The Swaps price indications next year suggests the market does not expect feeder steer prices to ‘completely collapse into the 3’s,’ Beef Central was told, but there was likely to be an ongoing level of support through next year driven by favourable seasonal conditions and money in the bank from trading cattle over the past 12 months.

“The other bogey is, when is it going to rain in the US, and when will their cattle cycle turn?” one follower of the Swaps market said.

Some stakeholders believe that forecast low-point in the Swaps trading next year may be being oversold, however, based on comparisons with US live cattle prices. US live prices have skyrocketed about 20pc over the past two months, now back above the 2015 prices.

This many hep support Australian feeder prices early next year, some anticipate.

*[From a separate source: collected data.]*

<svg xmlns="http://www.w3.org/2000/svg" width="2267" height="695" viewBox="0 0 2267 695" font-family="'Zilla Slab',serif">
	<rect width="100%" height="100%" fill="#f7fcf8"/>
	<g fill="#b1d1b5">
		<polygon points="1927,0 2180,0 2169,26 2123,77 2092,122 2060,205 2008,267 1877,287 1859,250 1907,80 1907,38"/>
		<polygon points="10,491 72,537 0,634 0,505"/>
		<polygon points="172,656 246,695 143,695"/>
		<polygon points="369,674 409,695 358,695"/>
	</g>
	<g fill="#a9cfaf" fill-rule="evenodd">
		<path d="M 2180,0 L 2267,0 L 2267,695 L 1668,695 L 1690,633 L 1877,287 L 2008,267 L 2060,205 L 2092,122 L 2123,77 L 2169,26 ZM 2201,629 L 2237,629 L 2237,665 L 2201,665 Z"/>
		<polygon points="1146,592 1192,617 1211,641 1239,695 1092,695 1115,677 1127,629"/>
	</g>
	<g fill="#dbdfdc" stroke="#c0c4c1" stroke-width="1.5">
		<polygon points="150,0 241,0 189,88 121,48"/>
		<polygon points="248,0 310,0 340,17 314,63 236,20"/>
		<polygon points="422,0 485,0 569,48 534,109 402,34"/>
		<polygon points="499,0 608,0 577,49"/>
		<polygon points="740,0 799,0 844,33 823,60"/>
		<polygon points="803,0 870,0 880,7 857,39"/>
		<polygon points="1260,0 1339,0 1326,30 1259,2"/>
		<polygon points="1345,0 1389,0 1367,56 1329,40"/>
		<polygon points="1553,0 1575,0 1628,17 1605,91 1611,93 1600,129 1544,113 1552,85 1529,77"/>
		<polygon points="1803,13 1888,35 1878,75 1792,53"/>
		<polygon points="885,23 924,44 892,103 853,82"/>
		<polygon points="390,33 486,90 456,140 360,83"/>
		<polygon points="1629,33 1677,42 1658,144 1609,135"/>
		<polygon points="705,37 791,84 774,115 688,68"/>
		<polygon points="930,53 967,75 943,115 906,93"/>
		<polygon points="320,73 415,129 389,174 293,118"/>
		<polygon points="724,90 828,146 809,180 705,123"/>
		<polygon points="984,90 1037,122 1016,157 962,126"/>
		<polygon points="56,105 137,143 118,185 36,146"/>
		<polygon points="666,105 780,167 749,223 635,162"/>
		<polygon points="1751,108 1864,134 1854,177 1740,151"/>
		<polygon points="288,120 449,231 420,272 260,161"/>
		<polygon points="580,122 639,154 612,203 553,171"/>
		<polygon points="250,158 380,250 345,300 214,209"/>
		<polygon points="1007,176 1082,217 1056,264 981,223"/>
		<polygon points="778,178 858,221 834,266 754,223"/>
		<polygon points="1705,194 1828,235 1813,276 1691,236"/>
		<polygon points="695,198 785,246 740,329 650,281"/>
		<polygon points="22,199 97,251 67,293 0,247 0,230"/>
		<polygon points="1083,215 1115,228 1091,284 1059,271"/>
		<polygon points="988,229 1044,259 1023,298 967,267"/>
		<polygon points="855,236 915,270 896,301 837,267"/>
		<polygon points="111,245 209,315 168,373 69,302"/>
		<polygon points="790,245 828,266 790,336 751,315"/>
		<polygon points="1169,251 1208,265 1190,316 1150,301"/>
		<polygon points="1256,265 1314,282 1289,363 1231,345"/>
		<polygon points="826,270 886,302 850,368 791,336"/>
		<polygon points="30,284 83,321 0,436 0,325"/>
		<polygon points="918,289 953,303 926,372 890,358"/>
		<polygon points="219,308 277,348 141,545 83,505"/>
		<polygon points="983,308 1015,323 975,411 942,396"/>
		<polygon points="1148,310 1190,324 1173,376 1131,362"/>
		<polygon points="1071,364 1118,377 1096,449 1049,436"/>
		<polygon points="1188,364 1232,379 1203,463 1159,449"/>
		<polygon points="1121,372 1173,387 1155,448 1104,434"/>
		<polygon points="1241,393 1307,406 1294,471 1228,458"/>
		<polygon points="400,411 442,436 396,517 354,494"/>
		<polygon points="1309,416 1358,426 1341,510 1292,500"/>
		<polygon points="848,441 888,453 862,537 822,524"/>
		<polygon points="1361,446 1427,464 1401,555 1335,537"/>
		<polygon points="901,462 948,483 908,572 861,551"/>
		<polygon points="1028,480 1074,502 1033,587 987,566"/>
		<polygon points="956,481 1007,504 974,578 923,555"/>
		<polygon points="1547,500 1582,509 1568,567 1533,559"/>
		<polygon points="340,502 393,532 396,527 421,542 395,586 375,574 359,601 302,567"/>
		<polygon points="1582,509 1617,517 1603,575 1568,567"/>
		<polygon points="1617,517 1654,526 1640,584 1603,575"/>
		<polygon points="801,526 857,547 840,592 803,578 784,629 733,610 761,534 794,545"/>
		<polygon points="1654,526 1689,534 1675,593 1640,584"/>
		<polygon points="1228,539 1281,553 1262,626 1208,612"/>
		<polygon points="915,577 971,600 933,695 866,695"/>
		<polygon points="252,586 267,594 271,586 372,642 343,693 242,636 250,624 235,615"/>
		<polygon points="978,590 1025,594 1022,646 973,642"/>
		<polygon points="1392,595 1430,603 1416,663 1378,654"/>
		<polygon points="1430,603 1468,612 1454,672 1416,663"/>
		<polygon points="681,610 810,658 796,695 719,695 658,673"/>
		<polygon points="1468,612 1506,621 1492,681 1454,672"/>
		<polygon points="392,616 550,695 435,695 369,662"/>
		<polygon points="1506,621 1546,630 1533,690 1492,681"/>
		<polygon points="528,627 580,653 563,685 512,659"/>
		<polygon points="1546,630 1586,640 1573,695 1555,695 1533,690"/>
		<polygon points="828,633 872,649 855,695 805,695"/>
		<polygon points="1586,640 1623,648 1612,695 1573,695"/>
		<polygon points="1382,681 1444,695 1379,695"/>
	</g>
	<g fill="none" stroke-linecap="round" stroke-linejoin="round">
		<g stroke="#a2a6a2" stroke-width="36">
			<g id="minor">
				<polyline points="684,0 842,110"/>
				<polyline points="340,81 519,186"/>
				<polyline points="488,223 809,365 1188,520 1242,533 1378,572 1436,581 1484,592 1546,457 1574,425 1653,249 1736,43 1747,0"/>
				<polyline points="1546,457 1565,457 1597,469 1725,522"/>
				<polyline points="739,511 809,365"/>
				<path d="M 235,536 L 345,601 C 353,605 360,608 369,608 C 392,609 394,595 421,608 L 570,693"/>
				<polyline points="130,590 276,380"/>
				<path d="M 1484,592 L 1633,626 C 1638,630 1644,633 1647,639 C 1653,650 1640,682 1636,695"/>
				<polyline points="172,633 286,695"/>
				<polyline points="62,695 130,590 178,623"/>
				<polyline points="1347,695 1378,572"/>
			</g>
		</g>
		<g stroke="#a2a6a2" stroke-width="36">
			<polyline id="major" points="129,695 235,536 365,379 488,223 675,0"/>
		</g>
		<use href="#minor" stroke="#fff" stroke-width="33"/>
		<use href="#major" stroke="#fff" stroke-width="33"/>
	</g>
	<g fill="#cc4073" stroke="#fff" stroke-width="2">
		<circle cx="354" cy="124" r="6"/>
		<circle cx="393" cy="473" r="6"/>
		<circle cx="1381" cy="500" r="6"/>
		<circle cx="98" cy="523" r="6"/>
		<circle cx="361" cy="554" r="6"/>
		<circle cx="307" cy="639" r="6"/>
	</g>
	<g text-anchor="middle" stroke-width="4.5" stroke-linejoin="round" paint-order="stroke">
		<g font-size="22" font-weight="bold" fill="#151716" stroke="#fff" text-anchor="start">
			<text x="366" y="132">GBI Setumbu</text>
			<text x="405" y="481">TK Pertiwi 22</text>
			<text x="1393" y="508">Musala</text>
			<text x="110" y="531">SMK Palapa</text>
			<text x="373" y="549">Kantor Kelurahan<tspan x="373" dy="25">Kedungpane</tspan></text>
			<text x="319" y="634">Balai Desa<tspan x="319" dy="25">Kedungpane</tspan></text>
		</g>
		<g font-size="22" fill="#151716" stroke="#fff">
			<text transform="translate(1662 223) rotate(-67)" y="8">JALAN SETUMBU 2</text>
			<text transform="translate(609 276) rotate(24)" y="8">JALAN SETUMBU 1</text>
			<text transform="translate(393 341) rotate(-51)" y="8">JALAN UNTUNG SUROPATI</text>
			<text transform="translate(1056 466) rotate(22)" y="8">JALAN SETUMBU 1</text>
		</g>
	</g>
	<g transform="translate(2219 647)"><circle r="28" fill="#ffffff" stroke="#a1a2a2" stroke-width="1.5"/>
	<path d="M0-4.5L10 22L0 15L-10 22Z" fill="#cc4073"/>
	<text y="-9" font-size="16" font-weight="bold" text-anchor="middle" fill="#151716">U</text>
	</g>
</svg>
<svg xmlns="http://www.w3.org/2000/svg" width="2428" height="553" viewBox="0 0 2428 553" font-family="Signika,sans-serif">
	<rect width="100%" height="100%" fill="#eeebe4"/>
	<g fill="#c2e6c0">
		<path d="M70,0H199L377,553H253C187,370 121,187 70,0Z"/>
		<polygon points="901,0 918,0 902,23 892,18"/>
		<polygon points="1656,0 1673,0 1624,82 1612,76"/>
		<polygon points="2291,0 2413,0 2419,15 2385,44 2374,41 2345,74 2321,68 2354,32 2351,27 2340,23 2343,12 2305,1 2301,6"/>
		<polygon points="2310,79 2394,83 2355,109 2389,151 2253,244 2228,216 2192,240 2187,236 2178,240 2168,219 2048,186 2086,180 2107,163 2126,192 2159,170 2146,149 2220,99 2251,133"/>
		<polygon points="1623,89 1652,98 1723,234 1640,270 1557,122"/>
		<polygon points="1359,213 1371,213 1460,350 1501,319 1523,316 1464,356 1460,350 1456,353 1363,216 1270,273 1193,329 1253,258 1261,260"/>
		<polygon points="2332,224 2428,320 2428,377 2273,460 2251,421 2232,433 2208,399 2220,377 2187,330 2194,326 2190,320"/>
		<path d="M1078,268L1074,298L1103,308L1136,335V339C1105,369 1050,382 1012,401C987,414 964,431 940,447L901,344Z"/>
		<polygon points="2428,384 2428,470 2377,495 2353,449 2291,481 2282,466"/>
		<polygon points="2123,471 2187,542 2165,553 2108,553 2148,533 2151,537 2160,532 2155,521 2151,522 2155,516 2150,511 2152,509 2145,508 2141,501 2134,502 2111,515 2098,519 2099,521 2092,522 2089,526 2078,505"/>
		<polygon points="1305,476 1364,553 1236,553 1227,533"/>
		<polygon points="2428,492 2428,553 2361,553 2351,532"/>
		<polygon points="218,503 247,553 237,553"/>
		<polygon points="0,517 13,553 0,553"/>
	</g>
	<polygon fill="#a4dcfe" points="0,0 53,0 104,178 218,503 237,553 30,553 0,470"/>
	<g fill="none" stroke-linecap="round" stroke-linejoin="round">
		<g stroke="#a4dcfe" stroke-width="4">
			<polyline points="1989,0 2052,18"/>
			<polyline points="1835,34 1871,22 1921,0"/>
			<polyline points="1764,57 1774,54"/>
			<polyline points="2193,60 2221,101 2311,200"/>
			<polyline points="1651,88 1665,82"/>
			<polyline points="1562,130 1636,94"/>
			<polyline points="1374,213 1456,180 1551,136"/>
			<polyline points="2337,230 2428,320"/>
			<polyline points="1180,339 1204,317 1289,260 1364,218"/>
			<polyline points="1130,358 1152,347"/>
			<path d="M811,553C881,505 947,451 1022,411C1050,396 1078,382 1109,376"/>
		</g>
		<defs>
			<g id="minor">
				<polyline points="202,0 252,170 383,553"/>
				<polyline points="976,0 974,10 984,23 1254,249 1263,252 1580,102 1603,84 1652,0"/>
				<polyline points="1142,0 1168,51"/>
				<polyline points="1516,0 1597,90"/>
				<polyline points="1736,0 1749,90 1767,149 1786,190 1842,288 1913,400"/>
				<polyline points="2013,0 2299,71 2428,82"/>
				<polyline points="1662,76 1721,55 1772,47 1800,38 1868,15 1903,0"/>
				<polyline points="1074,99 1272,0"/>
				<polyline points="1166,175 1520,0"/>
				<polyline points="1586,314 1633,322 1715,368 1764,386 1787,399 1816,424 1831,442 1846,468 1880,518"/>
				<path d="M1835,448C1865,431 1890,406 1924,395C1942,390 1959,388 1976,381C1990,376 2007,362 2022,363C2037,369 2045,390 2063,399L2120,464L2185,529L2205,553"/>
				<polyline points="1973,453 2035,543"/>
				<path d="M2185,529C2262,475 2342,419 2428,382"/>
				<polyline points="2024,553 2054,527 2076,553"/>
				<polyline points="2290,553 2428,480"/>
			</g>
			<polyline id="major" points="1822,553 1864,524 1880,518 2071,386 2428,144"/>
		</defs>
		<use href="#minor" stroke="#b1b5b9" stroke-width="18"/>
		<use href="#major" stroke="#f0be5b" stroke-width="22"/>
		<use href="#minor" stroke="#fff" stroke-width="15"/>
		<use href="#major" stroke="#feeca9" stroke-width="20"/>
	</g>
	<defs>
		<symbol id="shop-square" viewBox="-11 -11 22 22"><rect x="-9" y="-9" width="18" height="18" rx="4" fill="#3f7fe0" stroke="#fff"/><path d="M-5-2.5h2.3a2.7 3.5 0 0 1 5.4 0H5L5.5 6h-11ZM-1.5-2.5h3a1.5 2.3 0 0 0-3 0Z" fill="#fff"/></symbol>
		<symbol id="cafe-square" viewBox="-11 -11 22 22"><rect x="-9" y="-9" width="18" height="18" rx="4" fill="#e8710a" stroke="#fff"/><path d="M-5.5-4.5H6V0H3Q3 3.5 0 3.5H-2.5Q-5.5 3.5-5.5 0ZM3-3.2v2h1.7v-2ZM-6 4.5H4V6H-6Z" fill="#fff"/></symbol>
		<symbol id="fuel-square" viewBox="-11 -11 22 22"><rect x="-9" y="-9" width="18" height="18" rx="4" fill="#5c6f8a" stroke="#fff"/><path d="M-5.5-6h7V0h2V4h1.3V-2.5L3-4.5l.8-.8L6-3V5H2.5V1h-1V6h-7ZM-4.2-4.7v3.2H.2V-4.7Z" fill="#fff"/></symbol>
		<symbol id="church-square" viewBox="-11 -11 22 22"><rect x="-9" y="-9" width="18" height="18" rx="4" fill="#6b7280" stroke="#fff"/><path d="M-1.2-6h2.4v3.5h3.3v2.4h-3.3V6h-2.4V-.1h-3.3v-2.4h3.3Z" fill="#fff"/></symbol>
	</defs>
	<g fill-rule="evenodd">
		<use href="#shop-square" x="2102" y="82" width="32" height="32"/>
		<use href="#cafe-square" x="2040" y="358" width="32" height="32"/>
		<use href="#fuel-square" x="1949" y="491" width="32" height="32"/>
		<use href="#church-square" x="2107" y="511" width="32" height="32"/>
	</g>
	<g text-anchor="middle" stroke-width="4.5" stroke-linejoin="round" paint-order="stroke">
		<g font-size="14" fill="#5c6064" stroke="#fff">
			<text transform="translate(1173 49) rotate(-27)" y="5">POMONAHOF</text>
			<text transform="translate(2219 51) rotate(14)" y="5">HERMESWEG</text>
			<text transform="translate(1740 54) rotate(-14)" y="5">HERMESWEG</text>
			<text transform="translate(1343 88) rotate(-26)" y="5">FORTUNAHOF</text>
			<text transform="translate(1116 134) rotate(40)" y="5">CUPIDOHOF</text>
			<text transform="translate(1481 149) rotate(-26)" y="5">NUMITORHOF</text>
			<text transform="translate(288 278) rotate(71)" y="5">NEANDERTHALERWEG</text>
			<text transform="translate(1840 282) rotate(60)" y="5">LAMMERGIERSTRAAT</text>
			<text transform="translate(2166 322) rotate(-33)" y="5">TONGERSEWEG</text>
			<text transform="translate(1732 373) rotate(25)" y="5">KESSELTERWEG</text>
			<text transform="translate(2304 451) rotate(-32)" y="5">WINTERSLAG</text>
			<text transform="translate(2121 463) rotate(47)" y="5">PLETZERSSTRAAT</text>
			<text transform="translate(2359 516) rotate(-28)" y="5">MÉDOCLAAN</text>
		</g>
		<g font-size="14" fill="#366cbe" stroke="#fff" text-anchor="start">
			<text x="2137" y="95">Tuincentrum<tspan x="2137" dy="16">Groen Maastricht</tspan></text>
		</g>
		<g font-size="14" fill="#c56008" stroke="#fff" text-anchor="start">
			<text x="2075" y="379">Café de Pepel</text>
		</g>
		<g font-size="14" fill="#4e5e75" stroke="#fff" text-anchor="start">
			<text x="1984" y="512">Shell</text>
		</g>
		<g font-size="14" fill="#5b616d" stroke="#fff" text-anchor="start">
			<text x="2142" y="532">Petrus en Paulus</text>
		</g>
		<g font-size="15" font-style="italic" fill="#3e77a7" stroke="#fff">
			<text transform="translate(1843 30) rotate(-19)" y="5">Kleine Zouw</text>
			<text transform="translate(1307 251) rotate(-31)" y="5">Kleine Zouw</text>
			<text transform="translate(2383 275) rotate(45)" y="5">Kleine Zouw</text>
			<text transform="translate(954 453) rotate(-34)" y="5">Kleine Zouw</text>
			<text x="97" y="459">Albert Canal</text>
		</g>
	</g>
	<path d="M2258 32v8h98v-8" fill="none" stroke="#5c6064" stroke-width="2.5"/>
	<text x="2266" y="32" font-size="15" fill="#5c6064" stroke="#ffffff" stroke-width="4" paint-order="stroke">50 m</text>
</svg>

Some see the basis feeder figure for Australia next year at around 460c/kg, not far from where the market currently sits – but certainly higher than what the StoneX trading model suggests.

“Look at what’s happening in the US in terms of forecast tightening in supply due to drought  – Australian feeder prices are going to be the beneficiaries of that next year,” one contact who sits on the ‘optimists’ side over next year’s prices said yesterday.

“The US disaster is going to help support our feeder prices in the short to medium term,” he said.

Another factor supporting a less drastic drop in feeder prices next year – especially in Queensland where half the nation’s cattle are located – is the prospect of more cattle breeders who have been inclined to sell their young cattle as feeder in recent years, electing to hold-on to those steers and heifers and finish them on abundant grass.

Working against that, there is still a big disconnect between feeder and backgrounder cattle and finished cattle prices in the Australian market. As Beef Central reported yesterday, there’s been a big decline in slaughter cattle prices over the past two weeks (click here to view).

The enormous 140,000 head drop in cattle on feed across Australia in the September quarter clearly reflected the lack of profitability in lotfeeding, due to high feeder prices and high grain prices, as well as challenging export meat trading conditions, stakeholders said yesterday.

Andrew Talbot

That trend was also captured in comments from Elders Killara feedlot general manager Andrew Talbot in this article published last week.

Asked whether numbers on feed were now likely to rise again, due to softer feeder cattle and grain prices (see below), several contacts said it was likely.

“The Angus feeder steer price, for example, has dropped even more extremely,” one contact said. “It’s been hammered, from around 580c/kg earlier to 500-520c or thereabouts today – and that’s dropped in a matter of weeks,” he said.

“The Angus premium for periods this year over generic flatbacks really blew-out, to as much as 70-80c/kg liveweight at times. Historically that premium used to be 20-30c, so it may have become overcooked, due to some fairly specific demand coming from customers in parts of Asia for Angus brand program beef. But that has since softened, as demand has changed, and customers in China and elsewhere have gone cold.”

Grain price drop eases pressure

With a little new-season harvest pressure now starting to take effect in the market, feedgrain prices have softened, after a rally last month when short supply due to the lack of harvest because of wet weather hit the market. Some markets rose $30-$40/t briefly on that earlier demand pressure.

One source yesterday suggested that was now coming off, with barley delivered Downs yesterday around $365/t, down from $405 only three weeks ago. Wheat has seen a similar price fall, but $10-$15 above barley depending on specific feedlot requirements.